What makes SimWorld significant is how it bridges the gap between the old RL paradigm and modern large language models. Clark explains that earlier attempts at RL failed to produce general intelligence because agents started from a "blank slate," resulting in "terrifically expensive" systems that were merely great at playing specific games. Now, the approach has flipped: "the agents being developed in environments like SimWorld will typically be built on an underlying world model from a frontier AI system, like Claude or Gemini or ChatGPT, and SimWorld will be used to create more data to finetune this system on to make it more capable." This synergy allows for the study of "complex systems and emergent behaviors in rich, dynamic, and controllable environments," moving beyond simple game-playing to tasks like running a business or managing a career trajectory within the simulation.

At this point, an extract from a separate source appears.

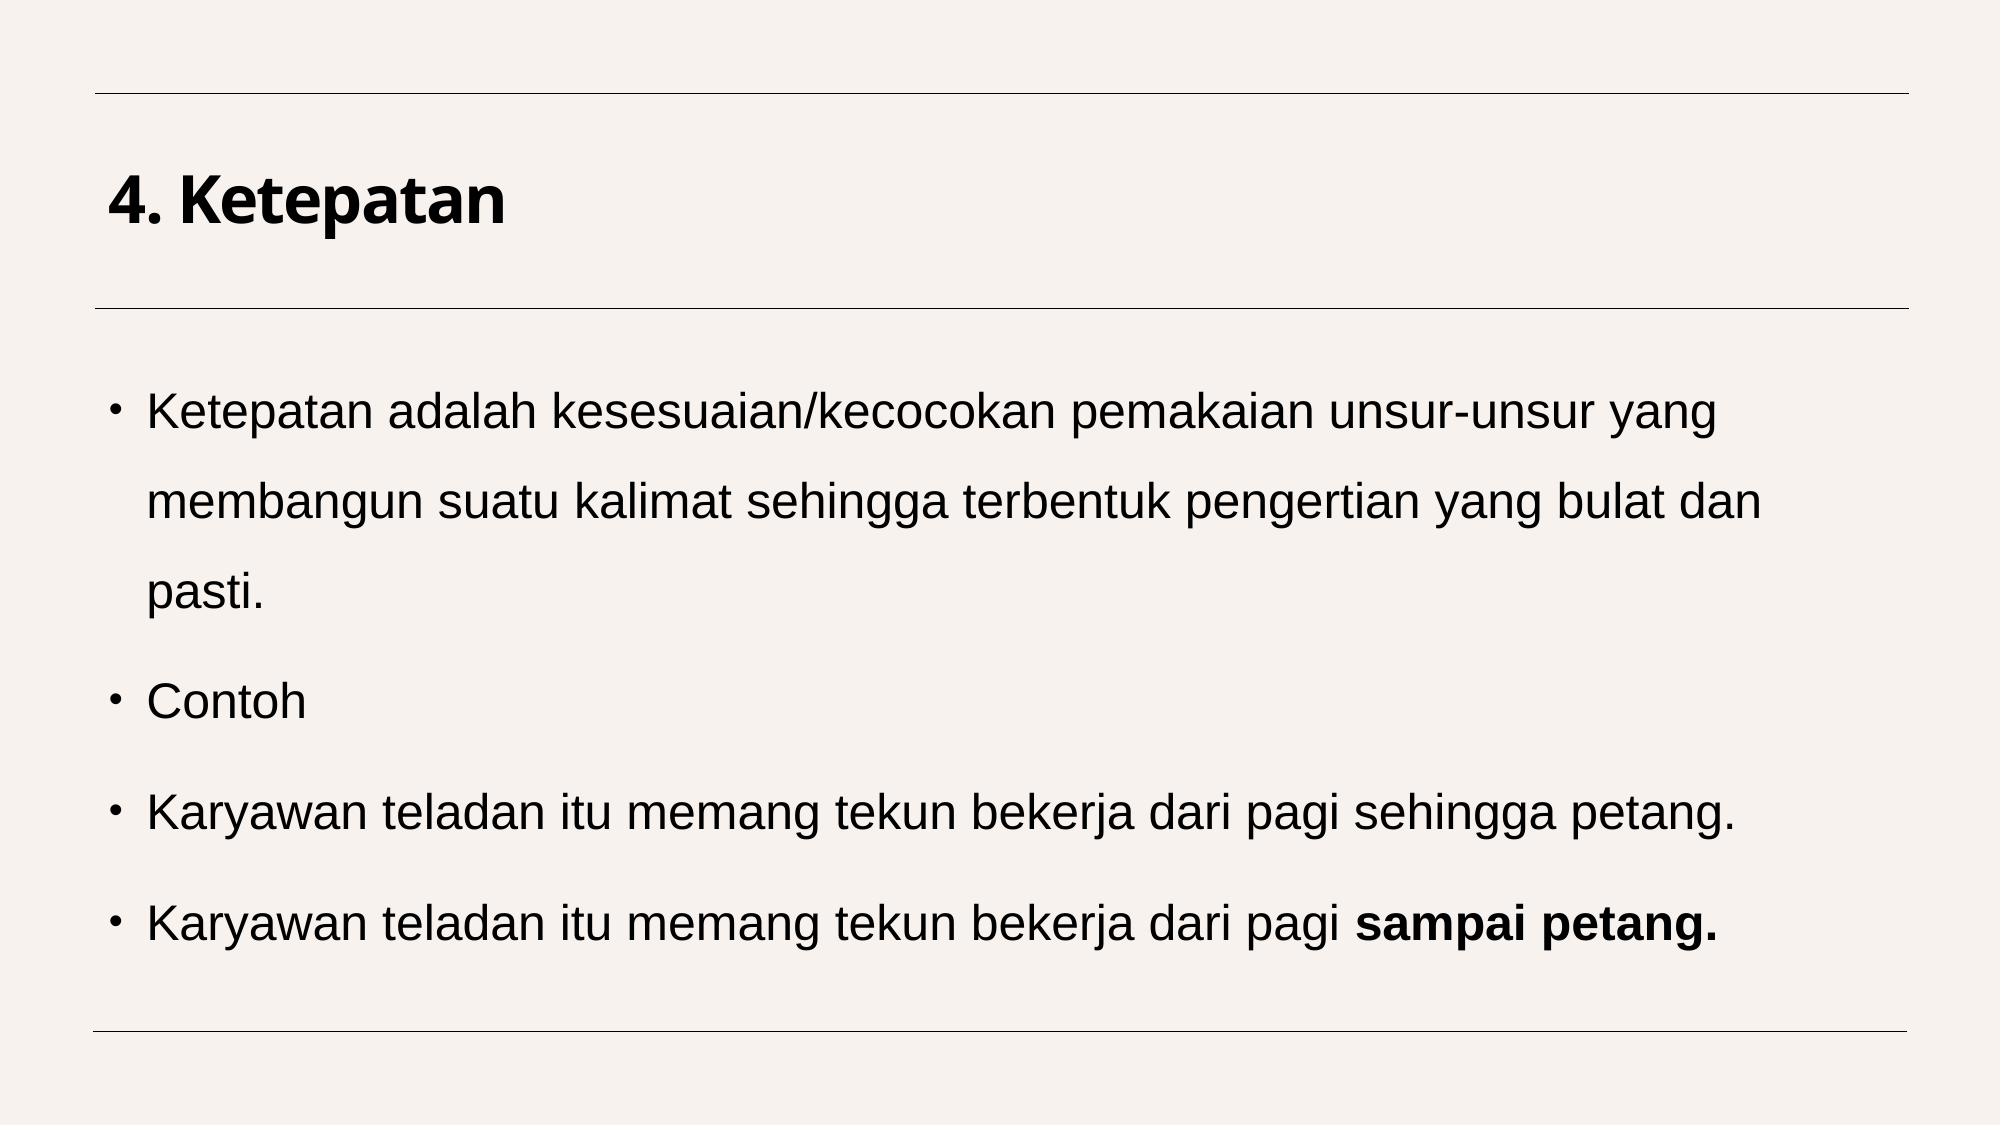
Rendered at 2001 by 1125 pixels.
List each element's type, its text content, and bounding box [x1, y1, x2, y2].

title 4. Ketepatan [93, 113, 1907, 291]
list Ketepatan adalah kesesuaian/kecocokan pemakaian unsur-unsur yang membangun suatu kalimat sehingga terbentuk pengertian yang bulat dan pasti. Contoh Karyawan teladan itu memang tekun bekerja dari pagi sehingga petang. Karyawan teladan itu memang tekun bekerja dari pagi sampai petang. [93, 340, 1909, 982]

From Virtual Games to Physical Robots

Finally, Clark examines DeepMind's SIMA 2, a project that embodies this new hybrid approach. By taking a Gemini-class model and fine-tuning it on gameplay data, DeepMind has created an agent capable of generalizing across unseen 3D worlds. The system's ability to self-improve is particularly notable; when faced with a new crafting menu in the game ASKA, a secondary model helped the agent bootstrap its own learning. "Through focused effort by the task setter, the agent was eventually able to acquire this skill," Clark writes, noting that the agent could eventually build a shelter in an hour, far outperforming its initial capabilities.

This is where the rubber meets the road. Clark posits that "research like SIMA 2 is the same sort of paradigm I expect people will use to teach robots to be able to do useful, open-ended things in our world." The logic is simple: train the AI in a safe, scalable virtual world, then transfer that competence to physical robots. While the authors admit the system still struggles with "very long-horizon, complex tasks" and has a "relatively short memory," the path forward is clear. "These results suggest a promising path toward using self-improvement to eventually bridge the virtual and physical worlds, enabling more capable physically-embodied agents in applications like robotics."

"By supporting advanced LLM/VLM-based agents and enabling large-scale, realistic agent–environment and agent–agent interactions, SimWorld expands the capabilities of modern agent-based simulation (ABS)."

Bottom Line

Clark's commentary succeeds in exposing the fragile balance between the ambition for superintelligence and the practical realities of safety, policy, and technical implementation. The strongest insight is the recognition that the industry's push for self-improvement is already outpacing its ability to govern it, making the proposed "co-improvement" model both essential and potentially obsolete before it begins. The biggest vulnerability remains the assumption that human oversight can be effectively integrated into a system designed to evolve faster than its creators can comprehend. Readers should watch closely as the gap between virtual simulation and physical robotics narrows, as that is where the theoretical debates of today will become the operational realities of tomorrow.